Knee warmers for when the temps are going to warm or cool during the ride to an extent that I'll be over or under dressed in the course of the ride. Worn with short sleeves and arm warmers or long sleeves. Full fingered gloves

Knickers when it's too cool for shorts but not cold enough that I need to bundle up. Warn with long sleeved heavy weight jersey and possible base layer and maybe a wind vest. Hat and full fingered gloves.

Tights for the cold. Heavy jersey with multiple base layers and wind vest or jacket. Hat and heavier gloves.

All of the above hats, jerseys and base layers are wool.

Too often I see cyclists on a cooler day, what I consider knicker weather, wearing shorts and their knees are as red as apples. I don't know if they feel it's not cold enough for tights or they're fair-weather cyclists that aren't really prepared to ride in cooler weather, but my knees hurt just seeing theirs.


----------



## Coolhand (Jul 28, 2002)

Kickers and long thick compression style socks work and fit better in a certain range of temps. Below that its black ice time, and I hit the trainer.


----------



## Lombard (May 8, 2014)

Coolhand said:


> Kickers and long thick compression style socks work and fit better in a certain range of temps. Below that its black ice time, and I hit the trainer.


Black ice is a show stopper for sure. When that happens, the bike gets sidelined, the xc skis get packed in the car and I head north to chase the snow.


----------



## oberwil (Jun 18, 2005)

I don't think my post was understood. 
I have one pair of knickers, but most often use some knee warmers aka Knickers that are light for like spring weather.
But the Rapah's that were given to me have like a winter Roubaix fleece interior. Something I would have on full tights. 
Can't figure to have such a warm fabric but leave my ankles cold.


----------



## DaveG (Feb 4, 2004)

oberwil said:


> I don't think my post was understood.
> I have one pair of knickers, but most often use some knee warmers aka Knickers that are light for like spring weather.
> But the Rapah's that were given to me have like a winter Roubaix fleece interior. Something I would have on full tights.
> Can't figure to have such a warm fabric but leave my ankles cold.


Not sure what answer you are looking for. I don't see much utility in your heavyweight knickers but someone at Rapha did


----------



## Swim-cycle (3 mo ago)

I have long legs; seems that anything I buy ends up looking as if I'm wearing knickers.

(Prefer the attire to hug the skin so I pull everything up tight.

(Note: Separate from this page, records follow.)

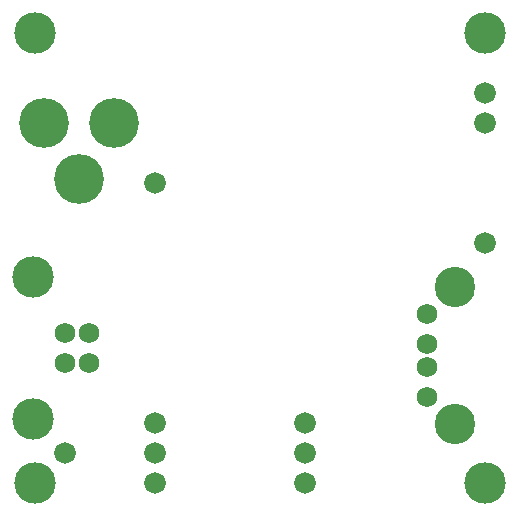
<source format=gbs>
G75*
G70*
%OFA0B0*%
%FSLAX24Y24*%
%IPPOS*%
%LPD*%
%AMOC8*
5,1,8,0,0,1.08239X$1,22.5*
%
%ADD10C,0.0680*%
%ADD11C,0.1380*%
%ADD12C,0.1346*%
%ADD13C,0.0720*%
%ADD14C,0.1660*%
D10*
X005054Y005240D03*
X005834Y005240D03*
X005834Y006224D03*
X005054Y006224D03*
X017109Y005876D03*
X017109Y005088D03*
X017109Y004104D03*
X017109Y006860D03*
D11*
X004054Y001232D03*
X003984Y003362D03*
X003984Y008102D03*
X004054Y016232D03*
X019054Y016232D03*
X019054Y001232D03*
D12*
X018054Y003198D03*
X018054Y007765D03*
D13*
X019054Y009232D03*
X019054Y013232D03*
X019054Y014232D03*
X008054Y011232D03*
X008054Y003232D03*
X008054Y002232D03*
X008054Y001232D03*
X005054Y002232D03*
X013054Y002232D03*
X013054Y001232D03*
X013054Y003232D03*
D14*
X005516Y011381D03*
X004335Y013232D03*
X006698Y013232D03*
M02*

</source>
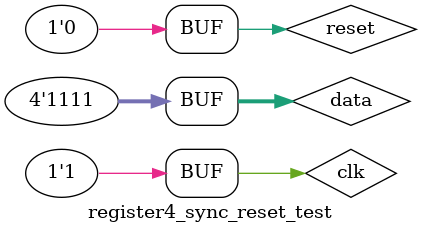
<source format=v>
`timescale 1ns / 1ps

module register4_sync_reset_test;

	// Inputs
	reg clk;
	reg reset;
	reg [3:0] data;

	// Outputs
	wire [3:0] q;

	// Instantiate the Unit Under Test (UUT)
	register4_sync_reset uut (
		.clk(clk), 
		.reset(reset), 
		.data(data), 
		.q(q)
	);

	initial begin
		// Initialize Inputs
		clk = 0;
		reset = 0;
		data = 0;

		// Wait 100 ns for global reset to finish
		#100;
        
		// Add stimulus here
		clk = 0;
		reset = 0;
		data = 1;
		#1;
		clk = 1;
		reset = 0;
		data = 3;
		#1;
		clk = 2;
		reset = 0;
		data = 7;
		#1;
		clk = 3;
		reset = 0;
		data = 15;
		#1;
		clk = 3;
		reset = 1;
		data = 15;
		#1;
		clk = 3;
		reset = 0;
		data = 15;
		#1;
	end
      
endmodule


</source>
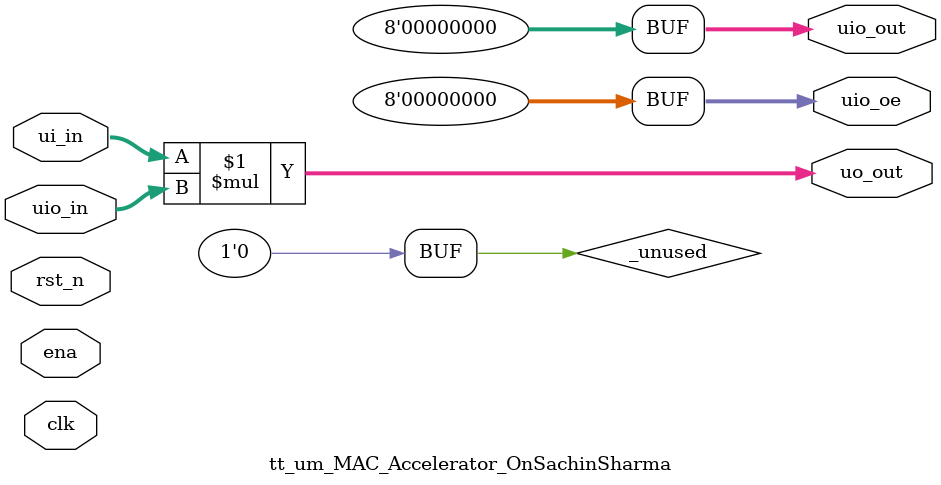
<source format=v>
/*
 * Copyright (c) 2024 Your Name
 * SPDX-License-Identifier: Apache-2.0
 */

`default_nettype none

module tt_um_MAC_Accelerator_OnSachinSharma (
    input  wire [7:0] ui_in,    // Dedicated inputs
    output wire [7:0] uo_out,   // Dedicated outputs
    input  wire [7:0] uio_in,   // IOs: Input path
    output wire [7:0] uio_out,  // IOs: Output path
    output wire [7:0] uio_oe,   // IOs: Enable path (active high: 0=input, 1=output)
    input  wire       ena,      // always 1 when the design is powered, so you can ignore it
    input  wire       clk,      // clock
    input  wire       rst_n     // reset_n - low to reset
);

  // All output pins must be assigned. If not used, assign to 0.
  assign uo_out  = ui_in * uio_in;  // Example: ou_out is the multiplication of ui_in and uio_in
  assign uio_out = 0;
  assign uio_oe  = 0;

  // List all unused inputs to prevent warnings
  wire _unused = &{ena, clk, rst_n, 1'b0};

endmodule

</source>
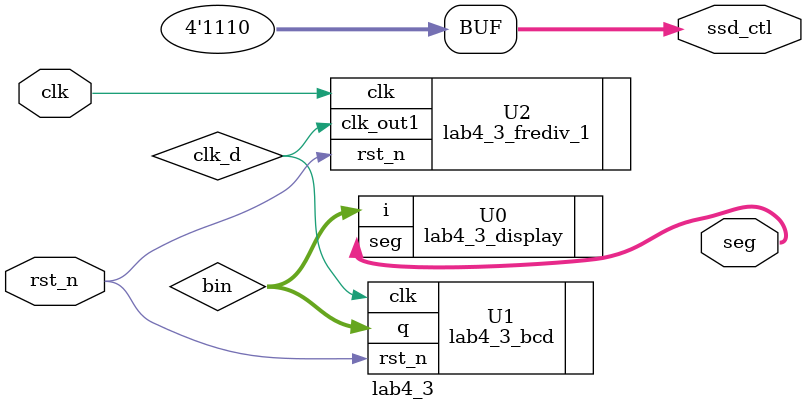
<source format=v>
`timescale 1ns / 1ps


module lab4_3(ssd_ctl, seg, clk, rst_n);
    
output [3:0] ssd_ctl;
output [7:0] seg;  
input clk;
input rst_n;

wire clk_d;
wire [3:0] bin;

lab4_3_display U0(.seg(seg), .i(bin));
lab4_3_bcd U1(.clk(clk_d), .rst_n(rst_n), .q(bin));
lab4_3_frediv_1 U2(.clk(clk), .rst_n(rst_n), .clk_out1(clk_d));

assign ssd_ctl = 4'b1110;
    
endmodule

</source>
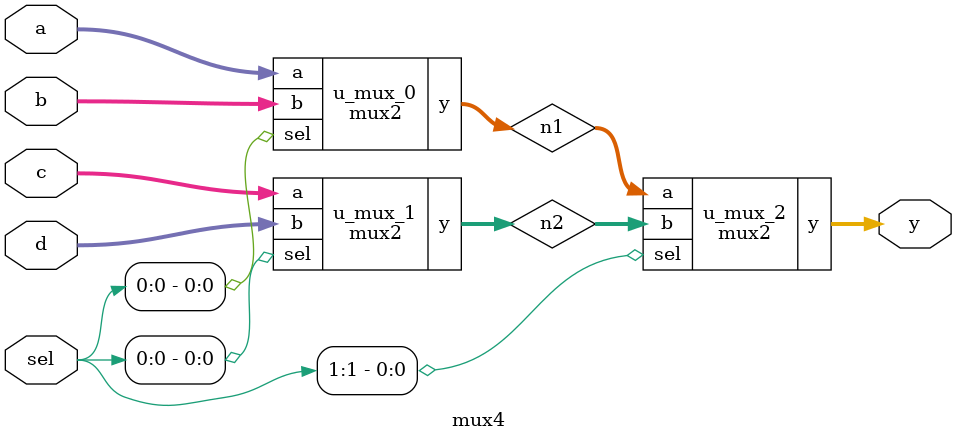
<source format=sv>
/* mux.sv
 * Mux definitions.
 */

module mux2 #(parameter WIDTH=32) (
  input logic [WIDTH-1:0] a,
  input logic [WIDTH-1:0] b,
  input logic sel,
  output logic [WIDTH-1:0] y
);

always_comb begin
  y = a;
  if (sel) begin
    y = b;
  end
end

endmodule : mux2

module mux4 #(parameter WIDTH=32) (
  input logic [WIDTH-1:0] a,
  input logic [WIDTH-1:0] b,
  input logic [WIDTH-1:0] c,
  input logic [WIDTH-1:0] d,
  input logic [1:0] sel,
  output logic [WIDTH-1:0] y
);

logic [WIDTH-1:0] n1, n2;

mux2 u_mux_0 (
  .a(a),
  .b(b),
  .sel(sel[0]),
  .y(n1));

mux2 u_mux_1 (
  .a(c),
  .b(d),
  .sel(sel[0]),
  .y(n2));

mux2 u_mux_2 (
  .a(n1),
  .b(n2),
  .sel(sel[1]),
  .y(y));

endmodule : mux4

</source>
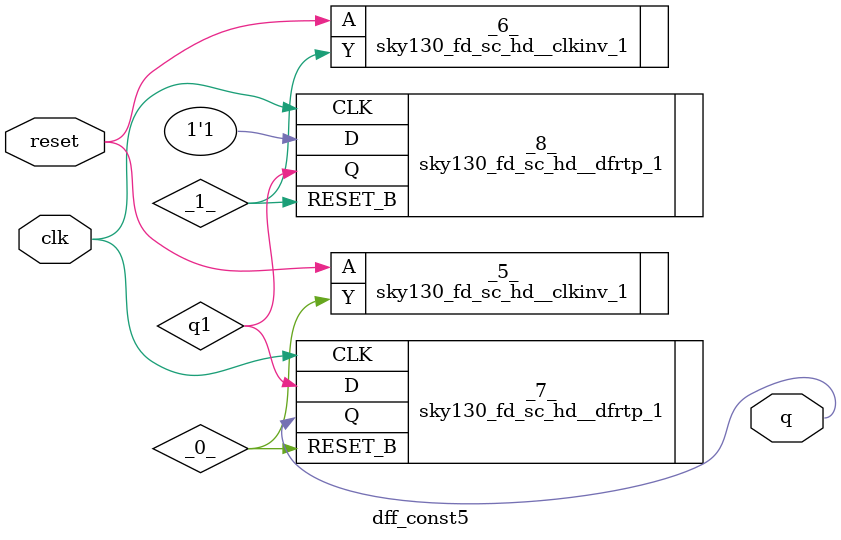
<source format=v>
/* Generated by Yosys 0.57+148 (git sha1 259bd6fb3, g++ 13.3.0-6ubuntu2~24.04 -fPIC -O3) */

(* top =  1  *)
(* src = "/home/ank/Desktop/SoC_Shwetank/verilog_files/dff_const5.v:2.1-19.10" *)
module dff_const5(clk, reset, q);
  (* src = "/home/ank/Desktop/SoC_Shwetank/verilog_files/dff_const5.v:2.25-2.28" *)
  input clk;
  wire clk;
  (* src = "/home/ank/Desktop/SoC_Shwetank/verilog_files/dff_const5.v:2.36-2.41" *)
  input reset;
  wire reset;
  (* src = "/home/ank/Desktop/SoC_Shwetank/verilog_files/dff_const5.v:2.54-2.55" *)
  output q;
  wire q;
  wire _0_;
  wire _1_;
  (* src = "/home/ank/Desktop/SoC_Shwetank/verilog_files/dff_const5.v:2.36-2.41" *)
  wire _2_;
  wire _3_;
  wire _4_;
  (* src = "/home/ank/Desktop/SoC_Shwetank/verilog_files/dff_const5.v:3.5-3.7" *)
  wire q1;
  sky130_fd_sc_hd__clkinv_1 _5_ (
    .A(_2_),
    .Y(_0_)
  );
  sky130_fd_sc_hd__clkinv_1 _6_ (
    .A(_2_),
    .Y(_1_)
  );
  (* src = "/home/ank/Desktop/SoC_Shwetank/verilog_files/dff_const5.v:5.1-17.4" *)
  sky130_fd_sc_hd__dfrtp_1 _7_ (
    .CLK(clk),
    .D(q1),
    .Q(q),
    .RESET_B(_3_)
  );
  (* src = "/home/ank/Desktop/SoC_Shwetank/verilog_files/dff_const5.v:5.1-17.4" *)
  sky130_fd_sc_hd__dfrtp_1 _8_ (
    .CLK(clk),
    .D(1'h1),
    .Q(q1),
    .RESET_B(_4_)
  );
  assign _2_ = reset;
  assign _3_ = _0_;
  assign _4_ = _1_;
endmodule

</source>
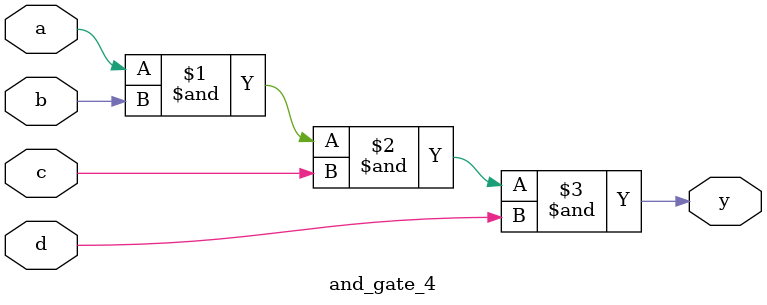
<source format=sv>
module and_gate_4 (
    input wire a,  // Input A
    input wire b,  // Input B
    input wire c,  // Input C
    input wire d,  // Input D
    output wire y  // Output Y
);
    assign y = a & b & c & d;  // AND operation
endmodule

</source>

Otherwise, the material rubs and regardless of salve I get a rash.)

If I wore knickers, they'd look like regular bike shorts on me.


----------



## Miles813 (10 mo ago)

oberwil said:


> I don't think my post was understood.
> I have one pair of knickers, but most often use some knee warmers aka Knickers that are light for like spring weather.
> But the Rapah's that were given to me have like a winter Roubaix fleece interior. Something I would have on full tights.
> Can't figure to have such a warm fabric but leave my ankles cold.


Sounds like you got thermal knee warmers when what you wanted were the pro team knee warmers (which do not have the fleece lining). Rapha sells knee warmers and leg warmers (goes to ankles) both in the pro and thermal variety.


----------